Va comunque precisato, che le disposizioni della legge salva suicidi si rivolgono ai soggetti non fallibili, ovvero privati che non svolgono attività professionale o imprenditoriale e ad enti e imprese che non svolgono attività commerciale e che quindi sono escluse dalla possibilità di ricorrere alla Legge Fallimentare.

Sono esclusi dal piano di rientro che abbiamo illustrato anche i soggetti sottoposti a procedure concorsuali, coloro che hanno usufruito della legge negli ultimi 5 anni o che, pur ammessi ai benefici, ne sono decaduti per insolvenza e coloro che non hanno prodotto la documentazione utile a quantificare il debito e a ricostruire la propria situazione patrimoniale ed economica.

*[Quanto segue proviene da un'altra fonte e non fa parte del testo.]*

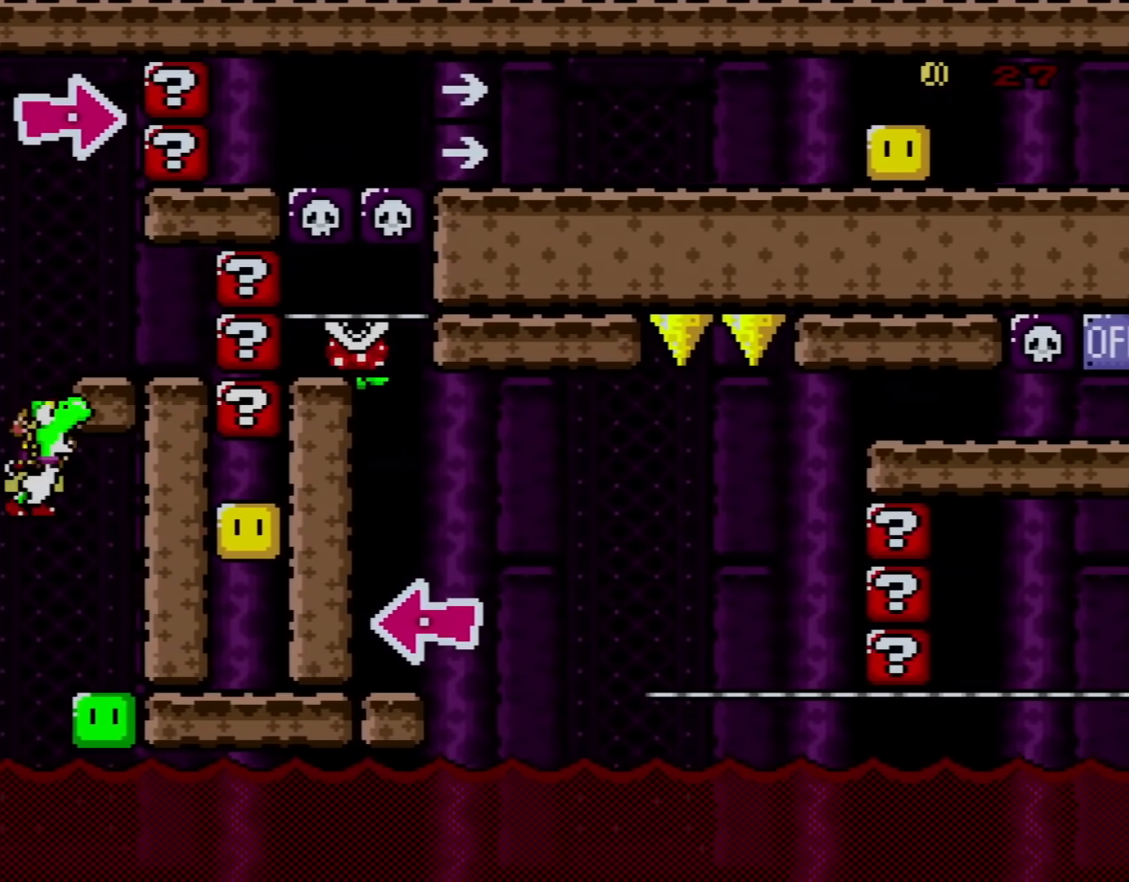
{"buttons": ["B", "Y"], "events": [[33, "DPAD_RIGHT", "up"], [150, "B", "up"], [200, "DPAD_RIGHT", "down"], [217, "Y", "up"], [250, "B", "down"], [250, "Y", "down"], [317, "DPAD_RIGHT", "up"], [367, "B", "up"], [417, "Y", "up"], [434, "Y", "down"], [501, "B", "down"]]}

In definitiva, va ricordato che il piano del consumatore può essere utilizzato da una persona fisica (esclusi dunque professionisti, associazioni, imprenditori agricoli e piccoli commercianti) che non riesce a ripagare i propri debiti o che si trova in una “situazione di perdurante squilibrio tra le obbligazioni assunte e il patrimonio prontamente liquidabile”.

Condizione, come detto, per accedere al piano è che il debito non provenga da un’attività professionale o imprenditoriale.

Il debitore avrà inoltre la possibilità di “mettere sul piatto” eventuali crediti futuri, come per esempio il Trattamento di Fine Rapporto (TFR).

Per quanto riguarda invece l’accordo di ristrutturazione dei debiti può essere utilizzato sia dai privati cittadini che da professionisti, associazioni, start up innovative, imprenditori agricoli e piccoli commercianti. In questo caso, tramite un avvocato, ci si dovrà rivolgere al Tribunale che avrà il compito di approvare e valutare la richiesta.

A differenza del piano del consumatore, l’accordo di ristrutturazione del debito necessita dell’assenso dei creditori che rappresentino almeno il 60% dei crediti.

Liquidazione del patrimonio

Oltre alle due procedure sopra descritte, privati, professionisti e piccoli imprenditori in situazioni di insolvenza conclamata possono accedere alla procedura di liquidazione del patrimonio. Quest’ultima prevede che il debitore metta a disposizione tutti i propri beni e tutti i propri crediti, eccetto quelli necessari per mantenere la famiglia.

Liquidando il proprio patrimonio, verranno cancellati i debiti che il cittadino non è in grado di ripagare.

Certo, come dice un vecchio detto “piuttosto che niente è meglio … piuttosto”, ma è senz’altro un meccanismo elitario e complesso quello che, nella realtà drammatica di questi tempi,  dovrebbe andare incontro a quei tanti che, purtroppo e senza colpe particolari, si stanno trovando in difficoltà più grandi di loro!